Teenage Cancer Trust raises more by spelling out the seriousness of cancer in young people

10 Jul 2014 News

The Teenage Cancer Trust saw donations soar after after it tested new messaging featuring ill beneficiaries at its flagship Royal Albert Hall concerts this year.

The Teenage Cancer Trust saw donations soar after after it tested new messaging featuring ill beneficiaries at its flagship Royal Albert Hall concerts this year.

The TC was testing its new messaging – 'Cancer kills more young people in the UK than any other illness', Kate Collins, director of fundraising at the charity, told the Institute of Fundraising’s National Convention yesterday.

Speaking in a session called Instinct to insight – getting the balance, Collins said the TCT made the changes after it carried out interviews with supporters and potential supporters as part of a strategic review launched last year.

Previously, the charity had used images of healthy-looking young people because its whole philosophy is about young people being young people first, not cancer patients.

But focus groups with parents of teenagers, and parents generally, found that people had a lack of knowledge and understanding about cancer in young people.

Those interviewed thought all cancer charities cover teenage cancer and that a cancer trust should deal with all sorts of cancer.

Collins said: “It was really refreshing to have people tell us what they did not know because it is so easy to assume people know what you are talking about.

She said the charity was not explaining the problem, but was "jumping straigh to the solution".

She said the charity had started with "the second book of the trilogy" rather than the headline findings.

"We weren't talking about the huge isolation young people with cancer face,” she said.

The charity developed messaging around the statement that: 'Cancer kills more young people in the UK than any other illness'. It decided to test this at its flagship Royal Albert Hall concerts and comedy nights in March; a strategy Collins warned was “fairly high risk”.

Adverts went into the Metro newspapers featuring Amber, who had lost her hair due to aggressive cancer treatments.

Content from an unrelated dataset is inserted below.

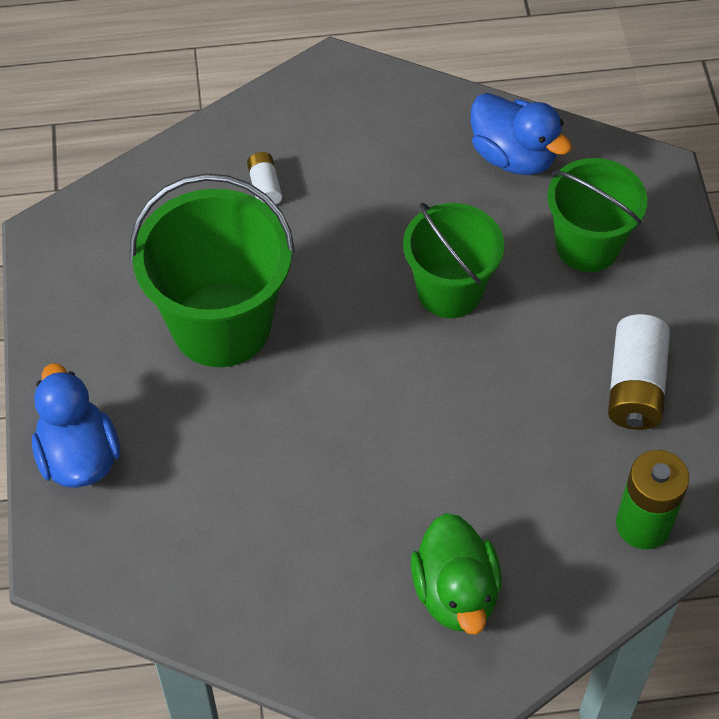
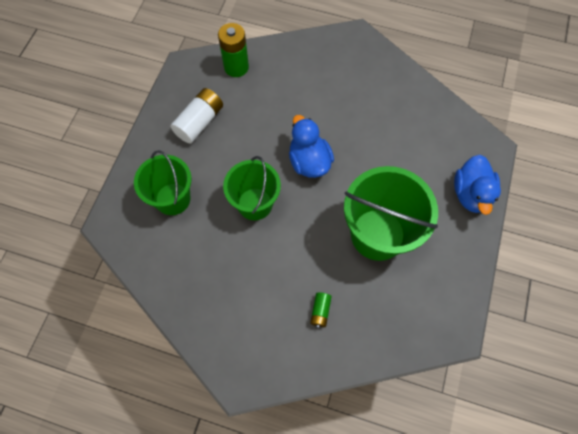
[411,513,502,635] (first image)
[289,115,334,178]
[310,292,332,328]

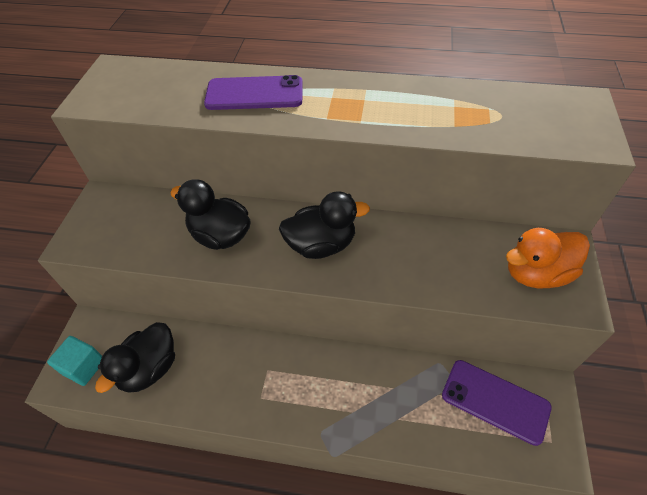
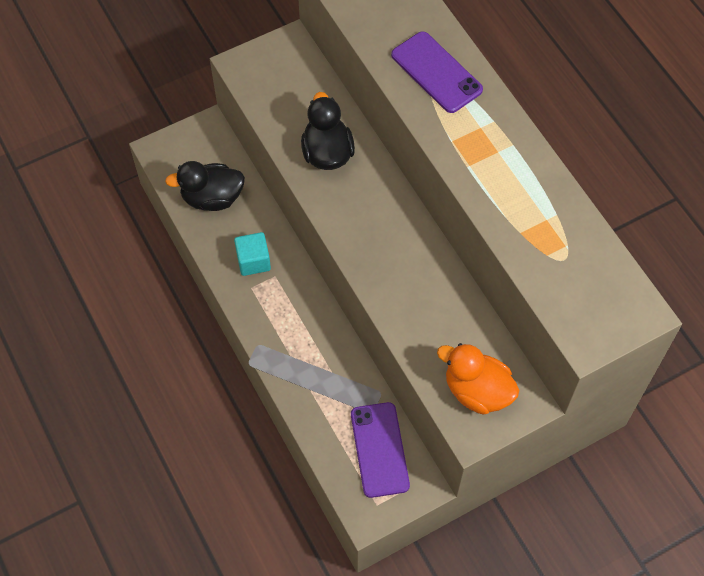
[279,191,370,259] (first image)
[234,232,271,276]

Collins said the charity saw the best response to any ad it had ever run.

The Bafta award-winning director Shane Meadows made a film for the concerns. It did not have a strong fundraising ask but it was “immensely powerful” and was followed by standing ovations every night, Collins said. It featured Amy, who has an incurable brain tumour, and Ellie, who has been through rigorous treatment for leukaemia.

From a fundraising point of view, the TCT has face to face fundraisers at the concerts who doubled the number of people signed up compared to 2013. Bucket donations were also “massively up”, Collins said.

The charity’s insight work also informed its response to Stephen Sutton’s story and the deluge of donations and attention that flooded into the charity after his final thumbs up message on 22 April. Stephen's story went on to raise more than £4m for TCT.

Collins said before his story hit the national headlines, Stephen had been a key ambassador and supporter, who was supported by a team from the charity, who knew him well personally.

“We reacted like supporters,” she said. “We had no idea he was going to post what he did. It forced us an organisation to think like a supporter and react in a really human way.”

Collins and TCT chief executive Siobhan Dunn appeared in numerous media interviews. Collins said they sat down beforehand and made sure they thought about getting their message over to a cold audience that did not know cancer was a problem for teenagers.

“I’m not sure we would have done that without the insight work,” she said, saying their messages would have used lots of stats and percentages.

“There is a lot more we need to do in terms of insight much more about segmentation, proposition and product development.
 
“Having the insight informs you decisions under pressure. Our instinct under pressure was good because our insight work meant we had a litmus paper test.”